PROBLEM — Using the records below, filter for lines that contain the string "yChannelSelector" and copy them out.

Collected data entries
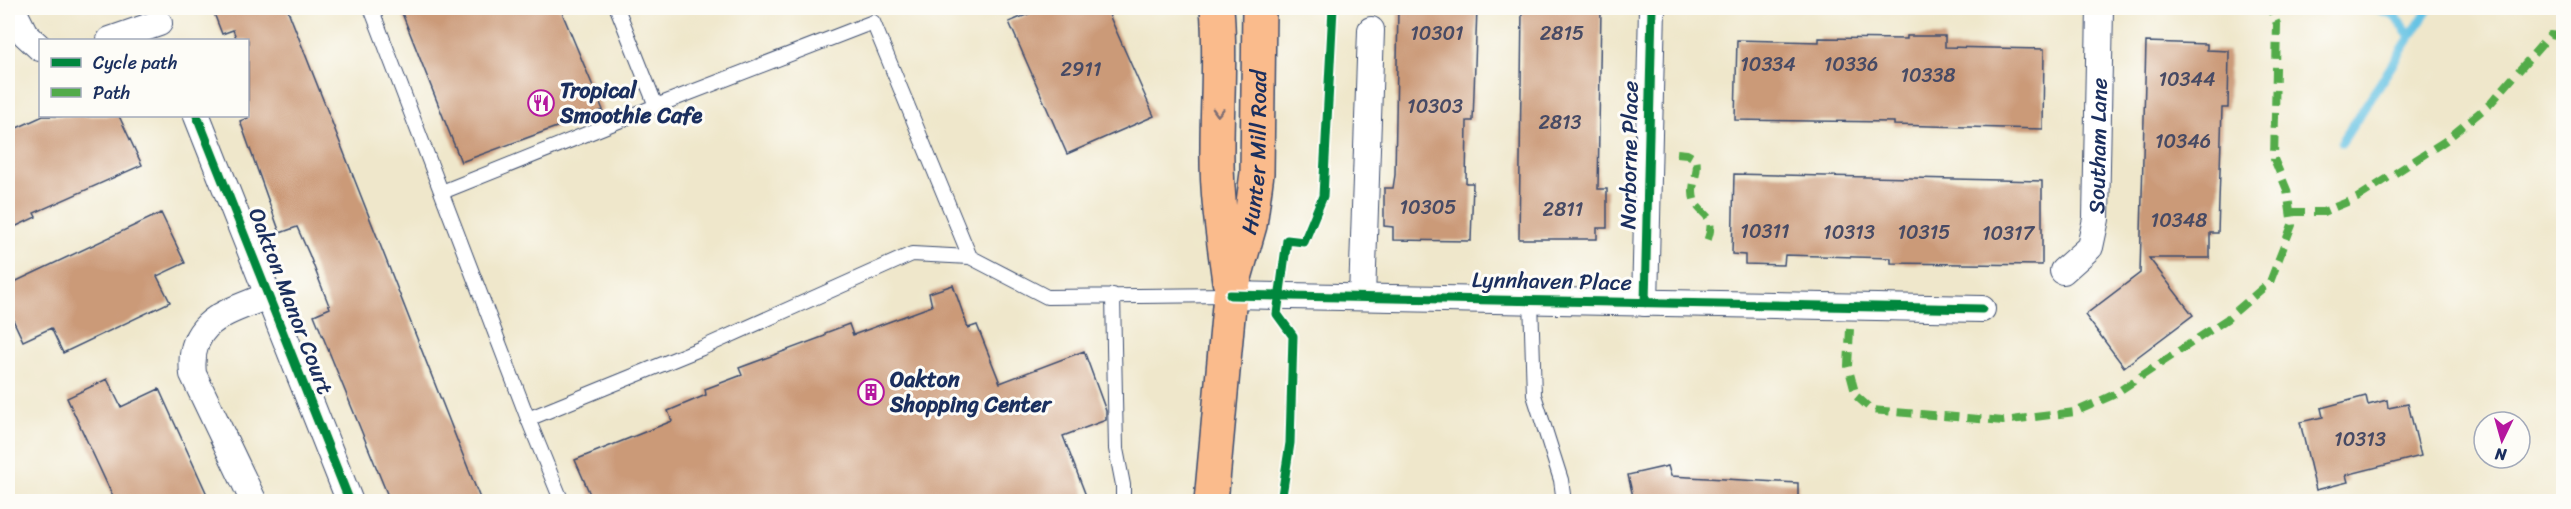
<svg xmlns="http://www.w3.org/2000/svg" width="2571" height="509" viewBox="0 0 2571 509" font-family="Sriracha,sans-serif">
<rect width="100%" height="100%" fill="#fdfcf7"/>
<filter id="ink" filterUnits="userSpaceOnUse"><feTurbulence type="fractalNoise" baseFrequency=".0167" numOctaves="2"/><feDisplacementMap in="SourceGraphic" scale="12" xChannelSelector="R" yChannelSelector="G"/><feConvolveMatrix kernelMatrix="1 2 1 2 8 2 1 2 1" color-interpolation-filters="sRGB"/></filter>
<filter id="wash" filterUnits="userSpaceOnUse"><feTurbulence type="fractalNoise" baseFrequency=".008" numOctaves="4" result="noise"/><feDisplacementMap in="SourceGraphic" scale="24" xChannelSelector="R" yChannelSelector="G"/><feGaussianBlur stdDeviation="1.35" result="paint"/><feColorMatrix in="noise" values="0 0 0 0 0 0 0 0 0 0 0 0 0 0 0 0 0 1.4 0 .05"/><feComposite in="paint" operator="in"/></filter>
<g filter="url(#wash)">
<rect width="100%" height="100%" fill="#efe7cb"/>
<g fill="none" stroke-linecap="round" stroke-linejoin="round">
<!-- stream -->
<path stroke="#66c3e4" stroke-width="9" d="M2374 8 2394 15 2410 36
M2342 142 2429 8"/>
</g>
<g id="blocks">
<!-- building -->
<path fill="#cb9a78" d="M212 8H287L481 501H390L314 315 330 308 309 254 297 227 280 233 240 121 248 118V40H237L233 30 222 34Z
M400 8H560L603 110 461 162Z
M1043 8H1106L1154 116 1067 154 1009 22Z
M1398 8H1477L1473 121H1467L1466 183H1473L1471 241 1393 240V227L1384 226V188H1393L1395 175Z
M1522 8H1601L1598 189H1607V228H1597V239H1519Z
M1907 36H1945V47L2044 49 2043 129 1894 125V122L1735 120 1737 40 1819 42V38L1907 39Z
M2146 42 2207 44V50L2229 51 2228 108H2222L2218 233H2210V258H2149L2193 315 2124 367 2085 315 2140 273Z
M43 116H119L142 165 34 213 36 217 8 230V132Z
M1734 174 2042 181V265L1891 263V258L1785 255 1784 265 1745 264V255L1732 254Z
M161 213 185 263 157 276 170 302 63 353 51 328 23 341 8 309V285Z
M953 285 968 328 977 325 1000 383 1084 351 1106 411V420L1063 436 1088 501H593L575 460 672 421 668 411 706 395 705 389 742 375 739 368 825 336V333L849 324 853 335 932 306 929 293Z
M107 379 121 407 159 389 210 501H115L67 398Z
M2366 396 2368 405 2387 400 2388 408 2408 404 2421 456 2346 475 2348 482 2316 490 2300 422 2323 417 2321 408Z
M1668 466 1671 476 1798 483V501H1634L1628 475Z"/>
</g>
</g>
<g filter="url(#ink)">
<use href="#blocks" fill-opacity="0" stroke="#3b4b6e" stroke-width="1.5"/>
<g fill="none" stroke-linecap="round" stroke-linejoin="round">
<!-- service casing -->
<g stroke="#3b4b6e" stroke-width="16">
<path id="service" d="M371 8 528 419 702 348 912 254 970 257
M617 8 656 106 873 22 970 257 1047 297 1230 295
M442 192 656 106
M1113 295 1116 449 1123 485V502
M1531 300 1534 395 1561 480 1564 502
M528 419 562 502"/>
</g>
<!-- minor casing -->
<g stroke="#3b4b6e" stroke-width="28">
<g id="minor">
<path d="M12 8 25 34 40 48"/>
<path d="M110 40 159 23"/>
<path d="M197 116 350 502"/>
<path id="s1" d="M2063 271 2090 247 2096 219 2100 8"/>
<path d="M1230 295 1982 309"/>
<path d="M1362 297 1371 30"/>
<path d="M1645 303 1652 8"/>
<path d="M254 502 193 374C187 320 227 313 267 296"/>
</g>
</g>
<!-- primary casing -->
<g stroke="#3b4b6e" stroke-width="36">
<g id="primary">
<path d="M1217 8C1221 54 1217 100 1217 147 1216 192 1223 237 1229 281"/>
<path id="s2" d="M1211 502 1230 295 1250 225 1257 173 1259 8"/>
</g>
</g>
<!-- service -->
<use href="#service" stroke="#fff" stroke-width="14"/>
<!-- minor -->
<use href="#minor" stroke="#fff" stroke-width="26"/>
<!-- primary -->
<use href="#primary" stroke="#fabb8c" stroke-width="33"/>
<!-- quiet -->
<path stroke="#52ab49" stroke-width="8" stroke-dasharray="15 8" stroke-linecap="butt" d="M1677 153 1687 154 1696 159C1699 172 1693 179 1693 192 1694 219 1722 208 1705 246
M2290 212H2323L2357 198 2445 141 2491 103 2550 35 2564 37
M1850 329 1848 366 1856 396 1872 410 2003 421 2075 412 2113 395 2227 319 2270 282 2292 225 2287 190 2274 159 2277 24 2270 8"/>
<!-- cycleway casing -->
<g stroke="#fdfcf7" stroke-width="13">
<path id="cycleway" d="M197 116 350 502
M1230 295 1982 309
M1645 303 1652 8
M1281 502 1290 443 1293 336 1277 314 1287 240 1304 242 1323 196 1333 8"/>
</g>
<!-- cycleway -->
<use href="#cycleway" stroke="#00873e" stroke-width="9"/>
</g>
<!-- one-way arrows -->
<defs><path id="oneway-chevron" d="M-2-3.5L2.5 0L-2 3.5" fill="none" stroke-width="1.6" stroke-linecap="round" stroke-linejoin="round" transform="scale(1.5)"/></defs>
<use stroke="#7f6e73" href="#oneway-chevron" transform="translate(1218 112) rotate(93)"/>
</g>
<!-- icons -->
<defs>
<g id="restaurant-ring" transform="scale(1.35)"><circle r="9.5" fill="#fdfcf7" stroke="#b5179e" stroke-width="1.5"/><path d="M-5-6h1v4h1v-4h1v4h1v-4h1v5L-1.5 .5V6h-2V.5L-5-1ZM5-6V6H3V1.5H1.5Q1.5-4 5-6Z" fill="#b5179e"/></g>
<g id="building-ring" transform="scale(1.35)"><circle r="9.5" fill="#fdfcf7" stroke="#b5179e" stroke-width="1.5"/><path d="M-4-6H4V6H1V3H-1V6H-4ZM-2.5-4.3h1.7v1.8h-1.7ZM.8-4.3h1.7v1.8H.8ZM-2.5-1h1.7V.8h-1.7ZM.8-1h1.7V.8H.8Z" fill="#b5179e"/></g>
</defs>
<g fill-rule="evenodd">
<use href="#restaurant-ring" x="541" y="103"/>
<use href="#building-ring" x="871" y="392"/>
</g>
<g text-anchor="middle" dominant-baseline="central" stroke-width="6" stroke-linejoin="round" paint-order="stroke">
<!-- number labels -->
<g font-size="20" fill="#474a64">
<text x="1437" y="33">10301</text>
<text x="1562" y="33">2815</text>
<text x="1768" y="64">10334</text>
<text x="1851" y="64">10336</text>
<text x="1081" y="69">2911</text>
<text x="1928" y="75">10338</text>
<text x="2187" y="79">10344</text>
<text x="1435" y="106">10303</text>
<text x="1560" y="122">2813</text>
<text x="2183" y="141">10346</text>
<text x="1428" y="207">10305</text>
<text x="1563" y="209">2811</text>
<text x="2179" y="220">10348</text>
<text x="1765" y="231">10311</text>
<text x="1849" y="232">10313</text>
<text x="1924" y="232">10315</text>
<text x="2008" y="233">10317</text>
<text x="2360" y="439">10313</text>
</g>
<!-- poi labels -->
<g font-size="22" font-weight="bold" fill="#1b2f5e" stroke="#fdfcf7" text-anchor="start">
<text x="560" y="90">Tropical<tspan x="560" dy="25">Smoothie Cafe</tspan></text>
<text x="890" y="379">Oakton<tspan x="890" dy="25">Shopping Center</tspan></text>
</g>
<!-- street labels -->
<g font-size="22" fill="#1b2f5e" stroke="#fdfcf7">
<text stroke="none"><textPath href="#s1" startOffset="138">Southam Lane</textPath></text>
<text stroke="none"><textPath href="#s2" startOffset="354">Hunter Mill Road</textPath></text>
<text transform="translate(1629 155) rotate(-89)">Norborne Place</text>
<text transform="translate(1552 281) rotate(1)">Lynnhaven Place</text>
<text transform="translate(291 301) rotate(69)">Oakton Manor Court</text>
</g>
</g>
<!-- margin -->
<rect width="2571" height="509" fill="none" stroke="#fdfcf7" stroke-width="30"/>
<!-- legend -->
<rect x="39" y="39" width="210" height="78" fill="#fdfcf7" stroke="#a3aaba" stroke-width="1.5"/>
<rect x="51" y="58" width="30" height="9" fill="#00873e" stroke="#a3aaba" stroke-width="1.5"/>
<text x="93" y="69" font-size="18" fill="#1b2f5e">Cycle path</text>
<rect x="51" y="88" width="30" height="9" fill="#52ab49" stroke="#a3aaba" stroke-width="1.5"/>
<text x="93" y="99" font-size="18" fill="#1b2f5e">Path</text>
<!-- north arrow -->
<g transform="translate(2502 440) rotate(185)"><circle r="28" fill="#fdfcf7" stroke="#a3aaba" stroke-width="1.5"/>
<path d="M0-4.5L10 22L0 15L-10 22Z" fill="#b5179e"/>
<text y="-9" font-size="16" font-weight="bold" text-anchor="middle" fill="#1b2f5e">N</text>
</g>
</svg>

WRITTEN ANSWER —
<filter id="ink" filterUnits="userSpaceOnUse"><feTurbulence type="fractalNoise" baseFrequency=".0167" numOctaves="2"/><feDisplacementMap in="SourceGraphic" scale="12" xChannelSelector="R" yChannelSelector="G"/><feConvolveMatrix kernelMatrix="1 2 1 2 8 2 1 2 1" color-interpolation-filters="sRGB"/></filter>
<filter id="wash" filterUnits="userSpaceOnUse"><feTurbulence type="fractalNoise" baseFrequency=".008" numOctaves="4" result="noise"/><feDisplacementMap in="SourceGraphic" scale="24" xChannelSelector="R" yChannelSelector="G"/><feGaussianBlur stdDeviation="1.35" result="paint"/><feColorMatrix in="noise" values="0 0 0 0 0 0 0 0 0 0 0 0 0 0 0 0 0 1.4 0 .05"/><feComposite in="paint" operator="in"/></filter>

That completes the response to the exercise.